▶ Task directions
Without the pictures, extract every line from the start of the material to the line containing "template<> class numeric_limits<unsigned char>;", both ends included.

▶ Material for this task
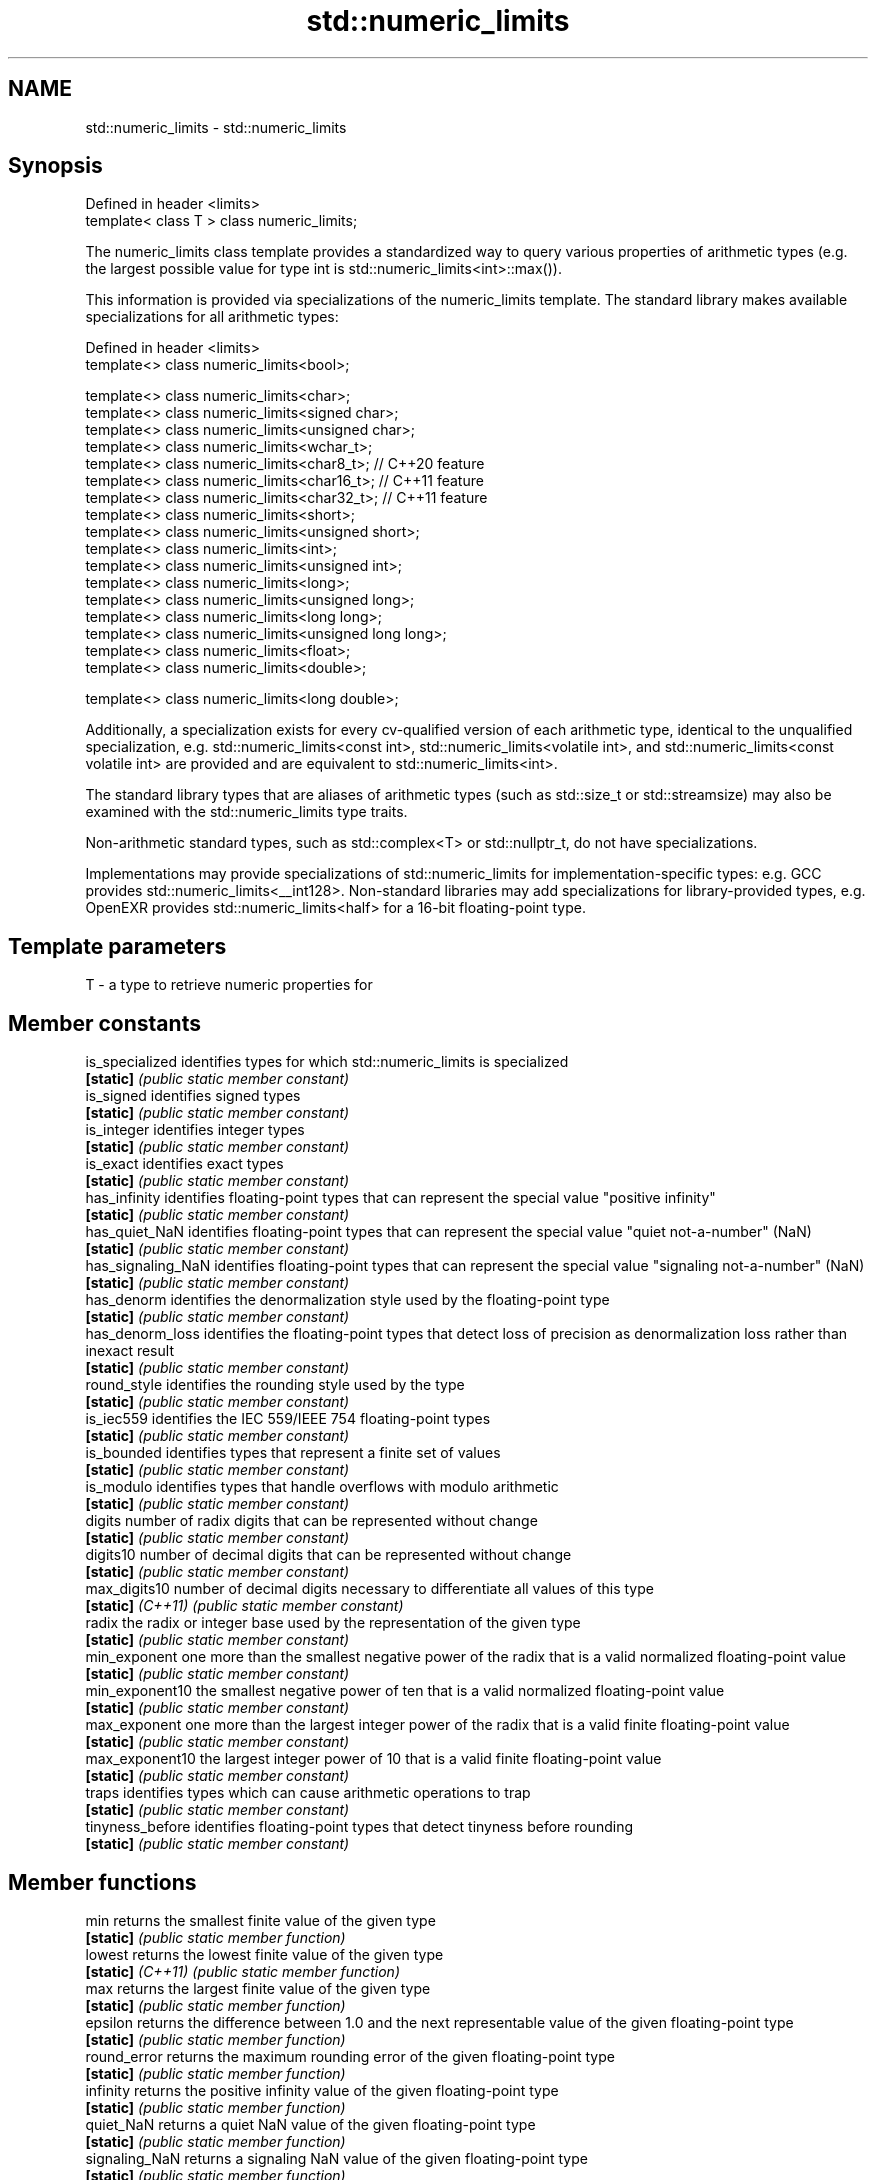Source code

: .TH std::numeric_limits 3 "2020.03.24" "http://cppreference.com" "C++ Standard Libary"
.SH NAME
std::numeric_limits \- std::numeric_limits

.SH Synopsis
   Defined in header <limits>
   template< class T > class numeric_limits;

   The numeric_limits class template provides a standardized way to query various properties of arithmetic types (e.g. the largest possible value for type int is std::numeric_limits<int>::max()).

   This information is provided via specializations of the numeric_limits template. The standard library makes available specializations for all arithmetic types:

   Defined in header <limits>
   template<> class numeric_limits<bool>;

   template<> class numeric_limits<char>;
   template<> class numeric_limits<signed char>;
   template<> class numeric_limits<unsigned char>;
   template<> class numeric_limits<wchar_t>;
   template<> class numeric_limits<char8_t>; // C++20 feature
   template<> class numeric_limits<char16_t>; // C++11 feature
   template<> class numeric_limits<char32_t>; // C++11 feature
   template<> class numeric_limits<short>;
   template<> class numeric_limits<unsigned short>;
   template<> class numeric_limits<int>;
   template<> class numeric_limits<unsigned int>;
   template<> class numeric_limits<long>;
   template<> class numeric_limits<unsigned long>;
   template<> class numeric_limits<long long>;
   template<> class numeric_limits<unsigned long long>;
   template<> class numeric_limits<float>;
   template<> class numeric_limits<double>;

   template<> class numeric_limits<long double>;

   Additionally, a specialization exists for every cv-qualified version of each arithmetic type, identical to the unqualified specialization, e.g. std::numeric_limits<const int>, std::numeric_limits<volatile int>, and std::numeric_limits<const volatile int> are provided and are equivalent to std::numeric_limits<int>.

   The standard library types that are aliases of arithmetic types (such as std::size_t or std::streamsize) may also be examined with the std::numeric_limits type traits.

   Non-arithmetic standard types, such as std::complex<T> or std::nullptr_t, do not have specializations.

   Implementations may provide specializations of std::numeric_limits for implementation-specific types: e.g. GCC provides std::numeric_limits<__int128>. Non-standard libraries may add specializations for library-provided types, e.g. OpenEXR provides std::numeric_limits<half> for a 16-bit floating-point type.

.SH Template parameters

   T - a type to retrieve numeric properties for

.SH Member constants

   is_specialized    identifies types for which std::numeric_limits is specialized
   \fB[static]\fP          \fI(public static member constant)\fP
   is_signed         identifies signed types
   \fB[static]\fP          \fI(public static member constant)\fP
   is_integer        identifies integer types
   \fB[static]\fP          \fI(public static member constant)\fP
   is_exact          identifies exact types
   \fB[static]\fP          \fI(public static member constant)\fP
   has_infinity      identifies floating-point types that can represent the special value "positive infinity"
   \fB[static]\fP          \fI(public static member constant)\fP
   has_quiet_NaN     identifies floating-point types that can represent the special value "quiet not-a-number" (NaN)
   \fB[static]\fP          \fI(public static member constant)\fP
   has_signaling_NaN identifies floating-point types that can represent the special value "signaling not-a-number" (NaN)
   \fB[static]\fP          \fI(public static member constant)\fP
   has_denorm        identifies the denormalization style used by the floating-point type
   \fB[static]\fP          \fI(public static member constant)\fP
   has_denorm_loss   identifies the floating-point types that detect loss of precision as denormalization loss rather than inexact result
   \fB[static]\fP          \fI(public static member constant)\fP
   round_style       identifies the rounding style used by the type
   \fB[static]\fP          \fI(public static member constant)\fP
   is_iec559         identifies the IEC 559/IEEE 754 floating-point types
   \fB[static]\fP          \fI(public static member constant)\fP
   is_bounded        identifies types that represent a finite set of values
   \fB[static]\fP          \fI(public static member constant)\fP
   is_modulo         identifies types that handle overflows with modulo arithmetic
   \fB[static]\fP          \fI(public static member constant)\fP
   digits            number of radix digits that can be represented without change
   \fB[static]\fP          \fI(public static member constant)\fP
   digits10          number of decimal digits that can be represented without change
   \fB[static]\fP          \fI(public static member constant)\fP
   max_digits10      number of decimal digits necessary to differentiate all values of this type
   \fB[static]\fP \fI(C++11)\fP  \fI(public static member constant)\fP
   radix             the radix or integer base used by the representation of the given type
   \fB[static]\fP          \fI(public static member constant)\fP
   min_exponent      one more than the smallest negative power of the radix that is a valid normalized floating-point value
   \fB[static]\fP          \fI(public static member constant)\fP
   min_exponent10    the smallest negative power of ten that is a valid normalized floating-point value
   \fB[static]\fP          \fI(public static member constant)\fP
   max_exponent      one more than the largest integer power of the radix that is a valid finite floating-point value
   \fB[static]\fP          \fI(public static member constant)\fP
   max_exponent10    the largest integer power of 10 that is a valid finite floating-point value
   \fB[static]\fP          \fI(public static member constant)\fP
   traps             identifies types which can cause arithmetic operations to trap
   \fB[static]\fP          \fI(public static member constant)\fP
   tinyness_before   identifies floating-point types that detect tinyness before rounding
   \fB[static]\fP          \fI(public static member constant)\fP

.SH Member functions

   min              returns the smallest finite value of the given type
   \fB[static]\fP         \fI(public static member function)\fP
   lowest           returns the lowest finite value of the given type
   \fB[static]\fP \fI(C++11)\fP \fI(public static member function)\fP
   max              returns the largest finite value of the given type
   \fB[static]\fP         \fI(public static member function)\fP
   epsilon          returns the difference between 1.0 and the next representable value of the given floating-point type
   \fB[static]\fP         \fI(public static member function)\fP
   round_error      returns the maximum rounding error of the given floating-point type
   \fB[static]\fP         \fI(public static member function)\fP
   infinity         returns the positive infinity value of the given floating-point type
   \fB[static]\fP         \fI(public static member function)\fP
   quiet_NaN        returns a quiet NaN value of the given floating-point type
   \fB[static]\fP         \fI(public static member function)\fP
   signaling_NaN    returns a signaling NaN value of the given floating-point type
   \fB[static]\fP         \fI(public static member function)\fP
   denorm_min       returns the smallest positive subnormal value of the given floating-point type
   \fB[static]\fP         \fI(public static member function)\fP

.SH Helper classes

   float_round_style  indicates floating-point rounding modes
                      \fI(enum)\fP
   float_denorm_style indicates floating-point denormalization modes
                      \fI(enum)\fP

.SH Relationship with C library macro constants

                                                                                                               Members
                Specialization                 min()   lowest()       max()        epsilon()      digits     digits10 min_exponent min_exponent10  max_exponent max_exponent10    radix
                                                        \fI(C++11)\fP
   [numeric_limits< ]bool [ >]                                                                                                                                                  2
   [numeric_limits< ]char [ >]               CHAR_MIN  CHAR_MIN  CHAR_MAX                                                                                                       2
   [numeric_limits< ]signed char [ >]        SCHAR_MIN SCHAR_MIN SCHAR_MAX                                                                                                      2
   [numeric_limits< ]unsigned char [ >]      0       0       UCHAR_MAX                                                                                                      2
   [numeric_limits< ]wchar_t [ >]            WCHAR_MIN WCHAR_MIN WCHAR_MAX                                                                                                      2
   [numeric_limits< ]char8_t [ >]            0       0       UCHAR_MAX                                                                                                      2
   [numeric_limits< ]char16_t [ >]           0       0       UINT_LEAST16_MAX                                                                                               2
   [numeric_limits< ]char32_t [ >]           0       0       UINT_LEAST32_MAX                                                                                               2
   [numeric_limits< ]short [ >]              SHRT_MIN  SHRT_MIN  SHRT_MAX                                                                                                       2
   [numeric_limits< ]signed short [ >]
   [numeric_limits< ]unsigned short [ >]     0       0       USHRT_MAX                                                                                                      2
   [numeric_limits< ]int [ >]                INT_MIN   INT_MIN   INT_MAX                                                                                                        2
   [numeric_limits< ]signed int [ >]
   [numeric_limits< ]unsigned int [ >]       0       0       UINT_MAX                                                                                                       2
   [numeric_limits< ]long [ >]               LONG_MIN  LONG_MIN  LONG_MAX                                                                                                       2
   [numeric_limits< ]signed long [ >]
   [numeric_limits< ]unsigned long [ >]      0       0       ULONG_MAX                                                                                                      2
   [numeric_limits< ]long long [ >]          LLONG_MIN LLONG_MIN LLONG_MAX                                                                                                      2
   [numeric_limits< ]signed long long [ >]
   [numeric_limits< ]unsigned long long [ >] 0       0       ULLONG_MAX                                                                                                     2
   [numeric_limits< ]float [ >]              FLT_MIN   -FLT_MAX  FLT_MAX          FLT_EPSILON  FLT_MANT_DIG  FLT_DIG  FLT_MIN_EXP  FLT_MIN_10_EXP  FLT_MAX_EXP  FLT_MAX_10_EXP  FLT_RADIX
   [numeric_limits< ]double [ >]             DBL_MIN   -DBL_MAX  DBL_MAX          DBL_EPSILON  DBL_MANT_DIG  DBL_DIG  DBL_MIN_EXP  DBL_MIN_10_EXP  DBL_MAX_EXP  DBL_MAX_10_EXP  FLT_RADIX
   [numeric_limits< ]long double [ >]        LDBL_MIN  -LDBL_MAX LDBL_MAX         LDBL_EPSILON LDBL_MANT_DIG LDBL_DIG LDBL_MIN_EXP LDBL_MIN_10_EXP LDBL_MAX_EXP LDBL_MAX_10_EXP FLT_RADIX

.SH Example

   
// Run this code

 #include <limits>
 #include <iostream>

 int main()
 {
     std::cout << "type\\tlowest()\\tmin()\\t\\tmax()\\n\\n";

     std::cout << "uchar\\t"
               << +std::numeric_limits<unsigned char>::lowest() << '\\t' << '\\t'
               << +std::numeric_limits<unsigned char>::min() << '\\t' << '\\t'
               << +std::numeric_limits<unsigned char>::max() << '\\n';
     std::cout << "int\\t"
               << std::numeric_limits<int>::lowest() << '\\t'
               << std::numeric_limits<int>::min() << '\\t'
               << std::numeric_limits<int>::max() << '\\n';
     std::cout << "float\\t"
               << std::numeric_limits<float>::lowest() << '\\t'
               << std::numeric_limits<float>::min() << '\\t'
               << std::numeric_limits<float>::max() << '\\n';
     std::cout << "double\\t"
               << std::numeric_limits<double>::lowest() << '\\t'
               << std::numeric_limits<double>::min() << '\\t'
               << std::numeric_limits<double>::max() << '\\n';
 }

.SH Possible output:

 type    lowest()        min()           max()

 uchar   0               0               255
 int     -2147483648     -2147483648     2147483647
 float   -3.40282e+38    1.17549e-38     3.40282e+38
 double  -1.79769e+308   2.22507e-308    1.79769e+308

.SH See also

     * Fixed width integer types
     * Arithmetic types
     * C++ type system overview
     * Type support (basic types, RTTI, type traits)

▶ Solution
Source code

: .TH std::numeric_limits 3 "2020.03.24" "http://cppreference.com" "C++ Standard Libary"
.SH NAME
std::numeric_limits \- std::numeric_limits

.SH Synopsis
   Defined in header <limits>
   template< class T > class numeric_limits;

   The numeric_limits class template provides a standardized way to query various properties of arithmetic types (e.g. the largest possible value for type int is std::numeric_limits<int>::max()).

   This information is provided via specializations of the numeric_limits template. The standard library makes available specializations for all arithmetic types:

   Defined in header <limits>
   template<> class numeric_limits<bool>;

   template<> class numeric_limits<char>;
   template<> class numeric_limits<signed char>;
   template<> class numeric_limits<unsigned char>;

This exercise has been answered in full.